Karesidenan.com – Jurnal Pantura, Kudus – Kasus pencurian dengan kekerasan yang terjadi di Desa Loram Wetan, Kecamatan Jati, Kabupaten Kudus, mengungkap sisi gelap dari motivasi pelaku. Pelaku berinisial HAN (23) diketahui melakukan perampokan terhadap seorang lansia bernama MNZ (73) dengan latar belakang yang mengejutkan, yakni alasan ekonomi.
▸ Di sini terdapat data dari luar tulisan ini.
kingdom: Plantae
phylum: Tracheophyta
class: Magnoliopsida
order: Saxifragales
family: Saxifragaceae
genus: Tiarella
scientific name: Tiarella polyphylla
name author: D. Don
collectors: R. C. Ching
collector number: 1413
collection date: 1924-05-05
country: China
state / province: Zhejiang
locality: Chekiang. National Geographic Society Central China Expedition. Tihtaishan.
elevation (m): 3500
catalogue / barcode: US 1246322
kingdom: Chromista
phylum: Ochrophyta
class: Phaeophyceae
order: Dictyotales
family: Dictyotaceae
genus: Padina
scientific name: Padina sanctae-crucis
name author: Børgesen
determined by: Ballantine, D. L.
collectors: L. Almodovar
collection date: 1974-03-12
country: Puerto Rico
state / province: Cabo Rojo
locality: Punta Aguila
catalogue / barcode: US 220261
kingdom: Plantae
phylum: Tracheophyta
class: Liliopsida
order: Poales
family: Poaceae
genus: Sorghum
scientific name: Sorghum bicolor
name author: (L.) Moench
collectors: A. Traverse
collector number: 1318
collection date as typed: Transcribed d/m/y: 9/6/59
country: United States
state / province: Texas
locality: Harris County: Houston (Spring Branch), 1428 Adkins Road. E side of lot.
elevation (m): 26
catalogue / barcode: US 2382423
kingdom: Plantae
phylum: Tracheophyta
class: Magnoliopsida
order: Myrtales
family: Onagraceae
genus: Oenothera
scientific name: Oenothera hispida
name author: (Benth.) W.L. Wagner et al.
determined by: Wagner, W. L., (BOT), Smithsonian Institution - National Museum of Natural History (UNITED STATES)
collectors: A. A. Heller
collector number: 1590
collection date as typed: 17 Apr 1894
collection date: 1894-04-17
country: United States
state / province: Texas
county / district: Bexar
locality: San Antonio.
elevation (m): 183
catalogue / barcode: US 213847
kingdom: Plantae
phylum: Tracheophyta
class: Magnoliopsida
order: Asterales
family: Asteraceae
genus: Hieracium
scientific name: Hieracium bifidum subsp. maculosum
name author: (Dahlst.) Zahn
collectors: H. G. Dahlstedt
Pernyataan ini diungkapkan oleh Kapolres Kudus, AKBP Heru Dwi Purnomo, dalam konferensi pers yang digelar di Mapolres Kudus pada tanggal 29 Mei 2026. Dalam penjelasannya, Kapolres menyatakan bahwa HAN adalah seorang mahasiswa yang terdaftar di salah satu Perguruan Tinggi Swasta (PTS) di Yogyakarta.
“Pelaku melakukan pencurian dengan kekerasan karena faktor ekonomi,” ungkapnya. Kejadian ini berlangsung pada Kamis, 28 Mei 2026, sekitar pukul 02.00 WIB, saat korban tertidur di kamarnya.
HAN, yang merupakan tetangga korban, memasuki rumah dengan mencongkel jendela samping. Ketika korban terbangun, pelaku langsung melakukan serangan fisik dengan memukul wajah MNZ, yang menyebabkan korban mengalami luka lebam. Tidak hanya itu, HAN juga mengambil perhiasan emas milik korban, termasuk kalung, dua gelang, dan dua cincin, yang totalnya diperkirakan senilai Rp62 juta.
“Setelah mengambil perhiasan, pelaku menyimpan barang hasil kejahatan dalam pouch vape yang kemudian diletakkan di ban bekas di area persawahan Kali Tengah,” tambah Kapolres.
Pelaku tidak hanya dijerat dengan pasal pencurian, tetapi juga menghadapi ancaman hukuman penjara hingga 12 tahun. “Kami mengimbau masyarakat untuk lebih waspada terhadap keamanan rumah dan segera melapor jika melihat aktivitas mencurigakan,” imbau AKBP Heru.
Polisi berhasil menangkap pelaku dalam waktu kurang dari sembilan jam setelah kejadian. Tim Resmob Satreskrim Polres Kudus segera melakukan olah tempat kejadian perkara (TKP) dan memeriksa sejumlah saksi. Dari hasil penyelidikan, ditemukan sebuah obeng yang diduga digunakan pelaku untuk melancarkan aksinya. Temuan ini menjadi petunjuk penting dalam proses penyelidikan.
Setelah pelaku diinterogasi, HAN mengakui semua perbuatannya. Sebagai bagian dari pengembangan penyelidikan, polisi menemukan barang bukti hasil kejahatan yang disembunyikan di area persawahan.
Dalam penangkapan ini, petugas berhasil mengamankan barang bukti berupa dua cincin emas, dua gelang emas, satu kalung emas, obeng, helm putih, jaket hitam, sandal, tas penyimpanan, serta sepeda motor yang digunakan pelaku.
Kasus ini menjadi peringatan bagi masyarakat akan pentingnya menjaga keamanan lingkungan dan meningkatkan kewaspadaan. Dengan meningkatnya angka kejahatan, langkah pencegahan menjadi kunci untuk melindungi diri dan keluarga.
Disclaimer: Artikel ini dibuat dengan bantuan AI Gemini/ChatGPT yang dimodifikasi oleh editor untuk kenyamanan pembaca.